▶ [PAGE EXCERPT]
Kevin P. Rauseo is a director at Hamblett & Kerrigan P.A. He concentrates his practice in the areas of family and divorce law, Collaborative law, child custody and visitation, child support and alimony, personal injury, insurance defense, slip and fall accidents, automobile and truck accidents, motorcycle accidents, premises liability, dog bites and civil litigation. He is a member of the International Academy of Collaborative Professional and serves on the Professional Development Committee and has previously served on the Public Education Advisory Panel of the Academy. He also is a member of the Collaborative Law Alliance of New Hampshire. AV Preeminent Rated by Martindale-Hubbell. Recipient of the 2014 Nationally Ranked Top 10 Attorney Award from the National Academy of Family Law Attorneys (NAFLA). You can reach Attorney Rauseo at krauseo@nashualaw.com.

Monday, May 4, 2015


Unwed couples may live together for many years, have children together, and share property. It could be that one or both of them had a divorce in the past, are widowed, or one of them may receive more benefits from a prior spouse’s retirement plan, pension, or other benefits so long as he or she does not remarry. However, upon a breakup, no matter how long they live together they will not have the same rights to a property division as married couples.

New Hampshire does not recognize common law marriage, except for the limited exception provided under New Hampshire Statute RSA 457:39 which only apply to people’s cohabitating, acknowledging each other as husband and wife, and reputed to be such for three years until the decease of one of them. In other words, the common law spouse statute in New Hampshire only applies to the right for one to claim a spousal share to the estate of the deceased partner. It has nothing to do with a break up between domestic partners. Further, the common law statute only applies to the probate estate of the deceased. For example, if the deceased domestic partner has a local adult daughter with whom he kept his bank accounts and real estate in joint tenants with rights of survivorship or otherwise set up such to be automatically transferred to the daughter upon his death, those assets would not be probate assets since they did not stay in his name after his death and therefore, his domestic partner, even if she was the common law spouse, would have no right to claim an interest in those bank accounts and real estate unless she had a claim to those assets on her own and not solely as the common law spouse.

▶ [REQUIRED WORK]
A: In the page excerpt on the rights of unmarried couples, condense the paragraph that begins "Unwed couples may live together" into a single sentence that keeps its main facts.
B: From the records, output every line from the one containing "زمند سرویس‌ها و" down to the one containing "مهم‌ترین تصمیماتی است", both included, without any changes.
The text above has no connection to the records that come after it.

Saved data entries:
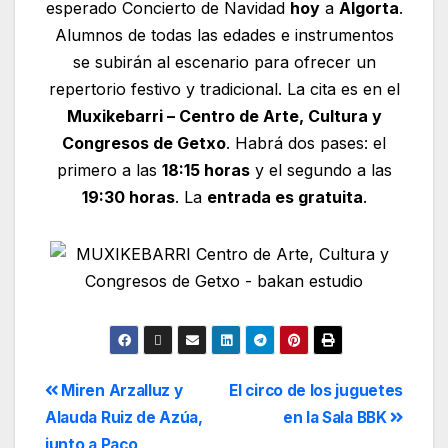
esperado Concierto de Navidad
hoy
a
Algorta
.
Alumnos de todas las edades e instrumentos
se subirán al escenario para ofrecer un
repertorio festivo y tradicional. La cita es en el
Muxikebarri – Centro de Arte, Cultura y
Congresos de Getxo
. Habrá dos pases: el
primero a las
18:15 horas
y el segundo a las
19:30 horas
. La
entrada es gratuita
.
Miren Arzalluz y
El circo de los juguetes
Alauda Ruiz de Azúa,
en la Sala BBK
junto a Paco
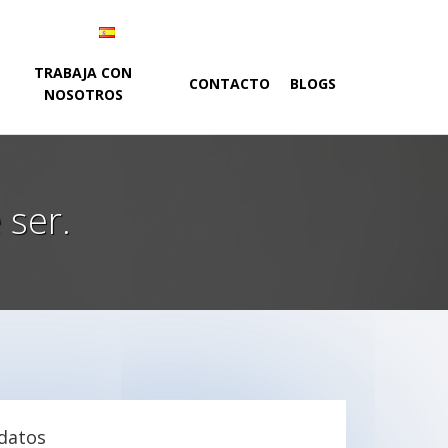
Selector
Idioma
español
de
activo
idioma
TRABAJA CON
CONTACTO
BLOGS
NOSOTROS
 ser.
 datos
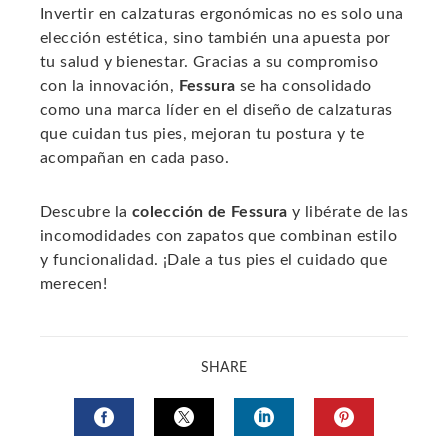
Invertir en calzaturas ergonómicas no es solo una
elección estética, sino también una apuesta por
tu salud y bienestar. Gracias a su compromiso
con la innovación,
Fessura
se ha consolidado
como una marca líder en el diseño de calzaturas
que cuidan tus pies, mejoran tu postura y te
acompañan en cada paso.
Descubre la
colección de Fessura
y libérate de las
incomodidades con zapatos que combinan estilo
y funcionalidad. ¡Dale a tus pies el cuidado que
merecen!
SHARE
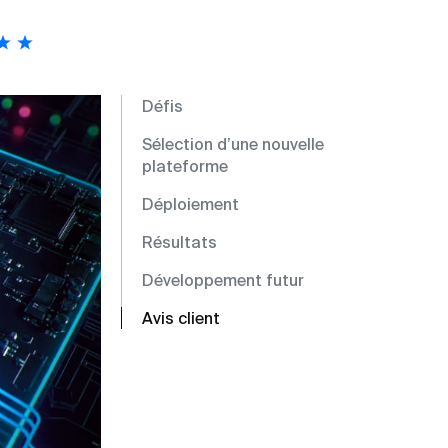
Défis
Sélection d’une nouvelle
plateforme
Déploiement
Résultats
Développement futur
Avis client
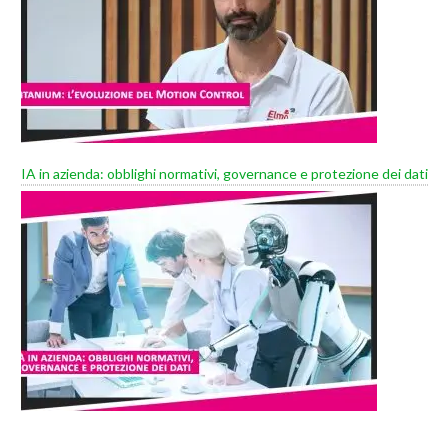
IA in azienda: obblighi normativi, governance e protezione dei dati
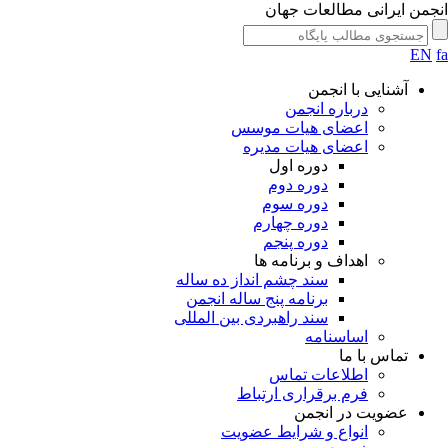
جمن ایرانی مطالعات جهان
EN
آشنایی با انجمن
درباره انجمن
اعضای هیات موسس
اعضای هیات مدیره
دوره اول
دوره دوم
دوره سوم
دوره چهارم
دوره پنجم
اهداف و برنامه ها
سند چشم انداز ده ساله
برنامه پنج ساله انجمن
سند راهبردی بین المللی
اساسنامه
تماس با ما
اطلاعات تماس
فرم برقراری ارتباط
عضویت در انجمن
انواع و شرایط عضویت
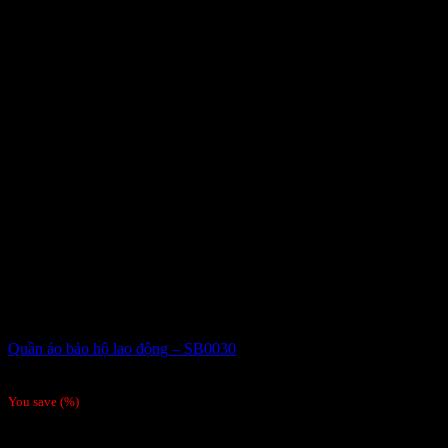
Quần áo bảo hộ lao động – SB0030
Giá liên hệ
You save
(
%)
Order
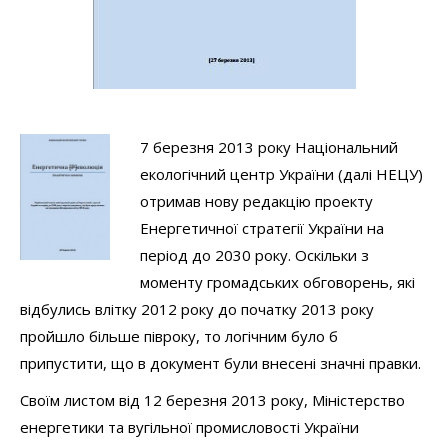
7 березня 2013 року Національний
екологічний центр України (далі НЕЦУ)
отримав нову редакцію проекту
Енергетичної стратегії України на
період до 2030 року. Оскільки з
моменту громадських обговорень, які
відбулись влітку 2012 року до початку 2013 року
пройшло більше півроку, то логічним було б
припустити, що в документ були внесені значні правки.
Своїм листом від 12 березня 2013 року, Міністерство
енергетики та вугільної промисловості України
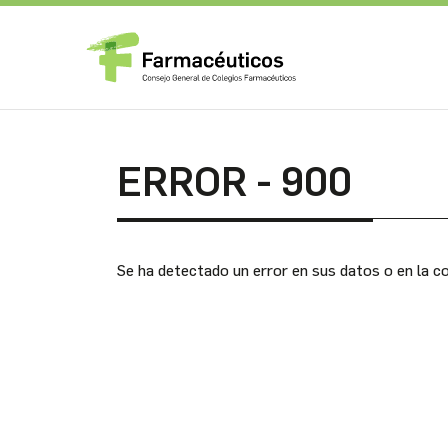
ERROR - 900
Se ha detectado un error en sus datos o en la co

...

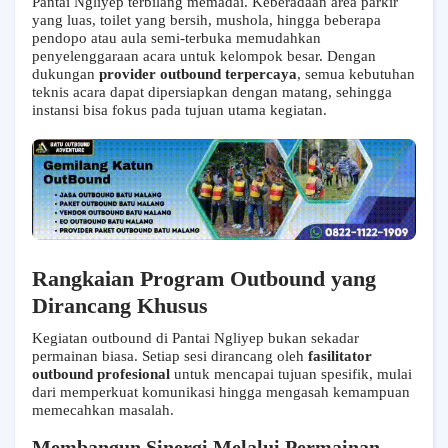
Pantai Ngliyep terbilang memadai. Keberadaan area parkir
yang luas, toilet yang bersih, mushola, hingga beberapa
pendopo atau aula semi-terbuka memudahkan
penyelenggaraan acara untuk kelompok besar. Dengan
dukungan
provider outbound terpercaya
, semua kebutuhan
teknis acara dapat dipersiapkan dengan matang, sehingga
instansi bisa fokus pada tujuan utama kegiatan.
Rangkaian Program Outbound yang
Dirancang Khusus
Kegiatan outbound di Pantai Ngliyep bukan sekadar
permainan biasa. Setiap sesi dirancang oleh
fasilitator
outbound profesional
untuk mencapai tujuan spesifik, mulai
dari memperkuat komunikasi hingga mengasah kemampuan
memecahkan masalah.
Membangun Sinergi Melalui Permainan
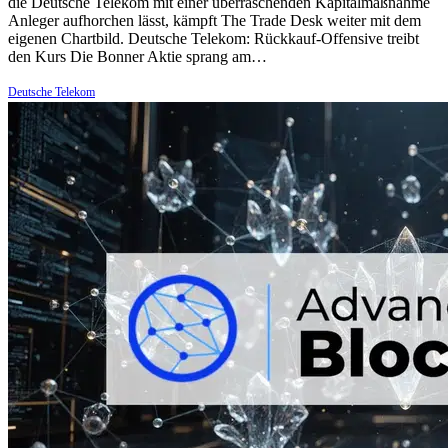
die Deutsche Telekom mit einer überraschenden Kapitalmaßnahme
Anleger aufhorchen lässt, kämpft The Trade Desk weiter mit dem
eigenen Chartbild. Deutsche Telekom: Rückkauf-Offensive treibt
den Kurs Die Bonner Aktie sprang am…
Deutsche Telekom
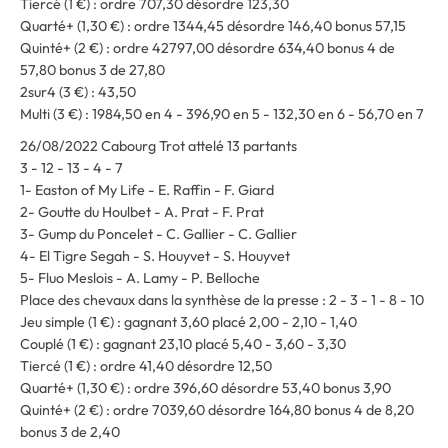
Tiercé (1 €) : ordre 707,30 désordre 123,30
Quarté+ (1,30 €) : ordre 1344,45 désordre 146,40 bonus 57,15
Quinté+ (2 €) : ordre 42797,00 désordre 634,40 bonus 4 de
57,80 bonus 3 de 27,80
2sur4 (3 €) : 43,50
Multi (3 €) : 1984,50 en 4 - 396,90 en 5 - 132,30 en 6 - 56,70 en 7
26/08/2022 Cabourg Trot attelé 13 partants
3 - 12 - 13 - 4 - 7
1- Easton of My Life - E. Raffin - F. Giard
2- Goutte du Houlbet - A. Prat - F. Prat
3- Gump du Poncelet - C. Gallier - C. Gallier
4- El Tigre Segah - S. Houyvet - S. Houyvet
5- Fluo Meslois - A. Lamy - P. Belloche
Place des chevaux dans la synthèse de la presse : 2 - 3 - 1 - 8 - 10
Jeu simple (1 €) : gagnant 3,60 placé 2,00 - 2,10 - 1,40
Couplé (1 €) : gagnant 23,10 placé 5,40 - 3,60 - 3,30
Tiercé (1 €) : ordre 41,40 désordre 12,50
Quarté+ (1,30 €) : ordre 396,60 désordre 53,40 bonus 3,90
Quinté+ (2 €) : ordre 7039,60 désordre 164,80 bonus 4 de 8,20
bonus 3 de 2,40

---

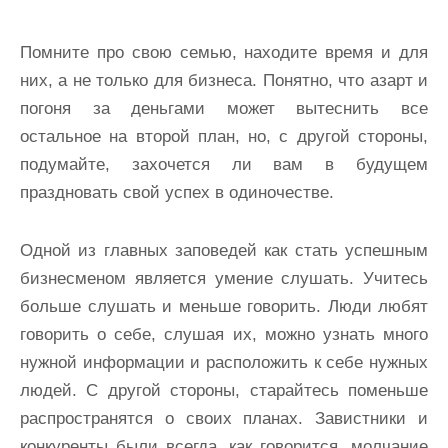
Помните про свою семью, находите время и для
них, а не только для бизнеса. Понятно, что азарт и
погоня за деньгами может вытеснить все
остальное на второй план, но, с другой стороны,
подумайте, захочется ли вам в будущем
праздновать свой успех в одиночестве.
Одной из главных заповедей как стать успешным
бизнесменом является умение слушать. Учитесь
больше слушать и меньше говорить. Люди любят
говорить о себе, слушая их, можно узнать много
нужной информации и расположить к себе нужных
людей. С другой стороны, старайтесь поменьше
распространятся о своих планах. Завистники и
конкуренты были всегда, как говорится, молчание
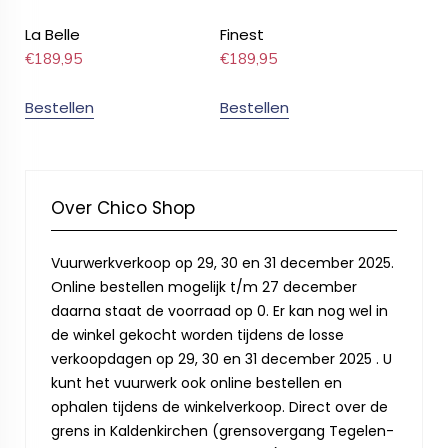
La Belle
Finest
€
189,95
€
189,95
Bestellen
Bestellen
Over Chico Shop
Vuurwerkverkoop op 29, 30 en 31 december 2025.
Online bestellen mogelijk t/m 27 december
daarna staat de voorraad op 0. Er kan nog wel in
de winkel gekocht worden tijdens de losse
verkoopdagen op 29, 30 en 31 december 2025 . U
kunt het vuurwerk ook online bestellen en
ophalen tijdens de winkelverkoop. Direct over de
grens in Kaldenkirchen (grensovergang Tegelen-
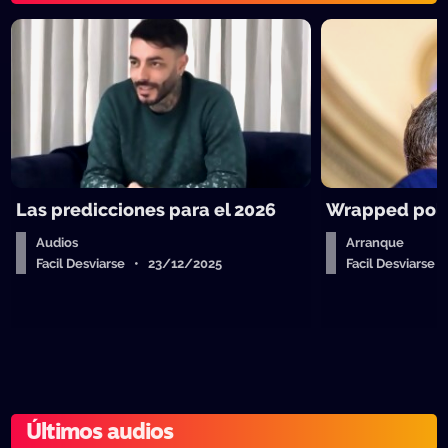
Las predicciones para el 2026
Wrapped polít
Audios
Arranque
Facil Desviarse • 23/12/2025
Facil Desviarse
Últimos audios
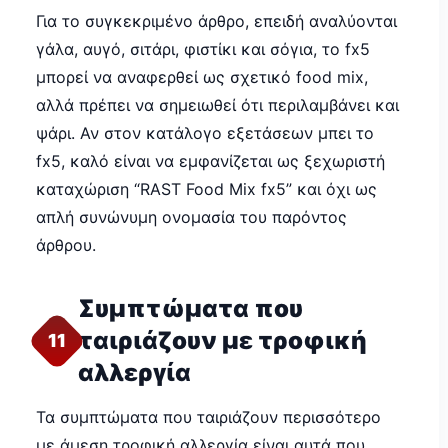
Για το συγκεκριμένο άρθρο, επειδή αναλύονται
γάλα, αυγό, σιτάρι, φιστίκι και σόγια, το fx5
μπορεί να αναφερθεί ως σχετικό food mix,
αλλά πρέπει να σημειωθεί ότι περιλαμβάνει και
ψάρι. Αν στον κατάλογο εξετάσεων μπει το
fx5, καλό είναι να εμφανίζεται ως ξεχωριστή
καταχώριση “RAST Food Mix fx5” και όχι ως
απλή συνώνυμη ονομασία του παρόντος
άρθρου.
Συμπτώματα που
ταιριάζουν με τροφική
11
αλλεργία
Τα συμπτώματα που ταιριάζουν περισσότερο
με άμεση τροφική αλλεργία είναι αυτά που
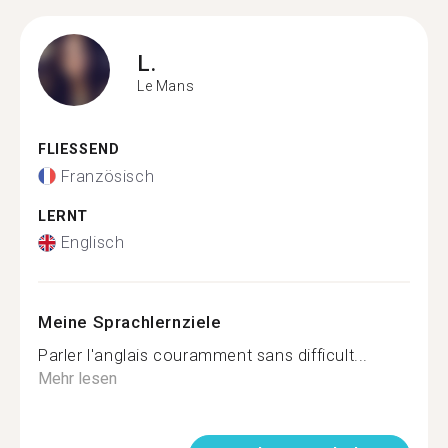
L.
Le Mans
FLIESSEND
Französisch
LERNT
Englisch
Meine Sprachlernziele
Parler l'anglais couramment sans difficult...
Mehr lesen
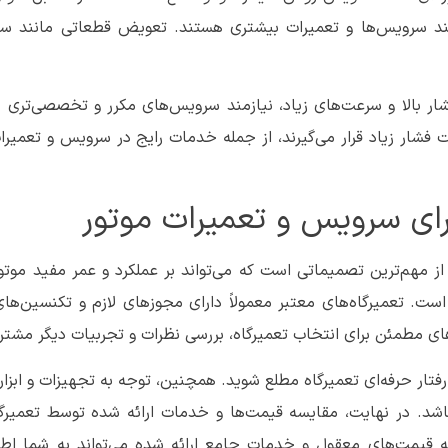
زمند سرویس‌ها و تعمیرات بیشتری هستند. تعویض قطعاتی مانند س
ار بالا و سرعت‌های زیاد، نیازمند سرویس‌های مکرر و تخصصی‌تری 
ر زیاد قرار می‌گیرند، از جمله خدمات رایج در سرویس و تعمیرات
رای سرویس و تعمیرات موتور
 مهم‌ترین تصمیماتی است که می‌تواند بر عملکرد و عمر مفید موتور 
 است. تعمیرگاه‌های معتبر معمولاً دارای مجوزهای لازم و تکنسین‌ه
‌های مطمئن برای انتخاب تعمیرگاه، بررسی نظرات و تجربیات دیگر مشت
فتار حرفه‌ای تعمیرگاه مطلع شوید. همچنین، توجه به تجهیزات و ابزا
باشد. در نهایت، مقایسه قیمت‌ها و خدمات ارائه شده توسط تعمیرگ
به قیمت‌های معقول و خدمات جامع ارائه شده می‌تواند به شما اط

▶ [TASK RESULTS]
A: Unmarried couples may live together for many years, raise children, and share property, and one or both may be divorced or widowed or may receive benefits from a former spouse's retirement plan, pension, or other benefits only as long as he or she does not remarry; however long they cohabit, on a breakup they do not have the property-division rights of married couples.

B:
زمند سرویس‌ها و تعمیرات بیشتری هستند. تعویض قطعاتی مانند س
ار بالا و سرعت‌های زیاد، نیازمند سرویس‌های مکرر و تخصصی‌تری 
ر زیاد قرار می‌گیرند، از جمله خدمات رایج در سرویس و تعمیرات
رای سرویس و تعمیرات موتور
 مهم‌ترین تصمیماتی است که می‌تواند بر عملکرد و عمر مفید موتور 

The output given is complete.